Les années de mon enfance ont vu naître dans la tête du jeune garçon Thomas, le besoin de comprendre un certain nombre de choses contradictoires. Le conflit provenait de l’écart qu’il y a entre l’éducation judéo-chrétienne qui est fondatrice de mon identité et tout le passé, l’art africain et son puissant pouvoir émotionnel. C’est sur le terrain de l’émotion que cheminent mon apprentissage et mon initiation, la possibilité de focaliser et de diriger les énergies subtiles, qui vont me permettre de révéler l’intérieur des choses à partir de l’observation de l’extérieur : atteindre le « Noumène »: la réalité intelligible, l’essence magique d’un phénomène.
Du désir de partager les sensations que j’ai vécues pendant ces belles années, est né l’esprit de la création qui a pris possession de mes gestes pour transmettre cette mémoire des évènements situés.
Les atmosphères idylliques entre l’homme et la matière : les odeurs de la terre quand il se met à pleuvoir, tous ses vêtements d’initiés au millier d’éclats, blanc, bleu indigo, jaune, orangé, rouge et vert, le rythme des tambours battant jusqu’au bout de la nuit, les séquences de transe à vous faire perdre le souffle, toute ces émotions sont rendues sensibles dans l’expression artistique que j’ai pris le temps de construire comme un langage d’initié.

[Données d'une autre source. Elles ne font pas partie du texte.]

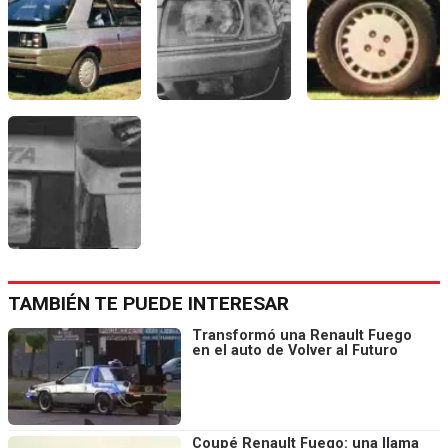
TAMBIÉN TE PUEDE INTERESAR
Transformó una Renault Fuego
en el auto de Volver al Futuro
Coupé Renault Fuego: una llama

« C’est avec un travail solitaire que j’ai construit ma propre expression plastique. » je me nomme Thomas Koundé, je suis né au Bénin en 1957, « à cette époque le Bénin s’appelait le Dahomey, certains racontent que le pays où je suis né, était le quartier latin de l’Afrique, ». En effet il y avait beaucoup d’intellectuels qui provenaient de ce creuset, point de rencontre d'influences, de cultures diverses Vodous.
A Ouidah, la ville chargée par l’histoire de la traite des esclaves, où je suis né, j’ai baigné dans l’univers hermétique du Vaudou et il y a toujours une tension entre mon éducation chrétienne et le sentiment qui m’anime, ma fascination pour l’art africain. Ce climat participe à mon émerveillement. Cette contradiction est le moteur qui anime cette démarche compréhensive. A partir des années quatre vingt 1980, commence mon désir d’élaborer un langage qui traduise le sens du vécu, du rythme, c’est l’inauguration d’une expression propre. Une impression pouvant illustrer à la fois les différentes harmoniques de plages colorées en mouvement pendant les cérémonies vaudous. Permettez-moi d’utiliser le terme harmonique qui est plus approprié à la musique pour traduire cette musique des couleurs en mouvement, le rythme qui anime ces plages colorées, contribuant à l’émergence d’un langage, d’une voix intérieure.
…C’est en regardant, en écoutant les gestes, les traces, les empreintes laissées par « le faire » du créateur pour approcher le vide, la matrice, que j’ai entrevu une voie.
Le vide du langage nous introduit en direct dans le champ du geste, c’est ainsi que l’esprit de la création dirige le geste de l’homme.» L’acte de peindre prend une dimension dominante et ne fait plus qu’un avec la représentation : comme si le but à atteindre avait été de projeter les ondulations de l’énergie en tâches et en traces de couleur sur une toile blanche, un état émotif particulier du corps par ce mouvement et ces couleurs-là.
L’acte de peindre est recherché dans son geste primordial, juste le désir de puiser au plus profond des sources de la pulsion originelle, entraîné par le rythme de cette pulsion même, une fois en mouvement.
L’artiste est alors le conducteur d’un mouvement que son corps arrive à transmettre, en donnant une impression d’ordre interne, de nécessité dans un chaos apparent. Dès lors l’artiste est prêt à assumer l’état de grâce dans l’élaboration de l’œuvre.
Thomas appelé à être initié est devenu à son tour créateur d’images symboliques. Il a osé braver les conventions pour voir et pour comprendre. En essayant de traduire le Beau, le Bien et le Vrai au niveau choisi, Il est conscient d’être dans son corps, le point de jonction de la Matière et de l’Esprit, reflétant l’Ordre Souverain dans le monde sensible.
La possibilité qui lui est offerte de transformer les forces instinctives en forces créatives, lui permet de toucher la nature par la pointe de l’esprit.
Désormais, il ose s’abandonner à la conscience profonde, de ce qui est essentielle. Connaître pour œuvrer dans l’amour né de la compréhension de l’interdépendance de toute chose.
Se taire lorsque les paroles sont inutiles.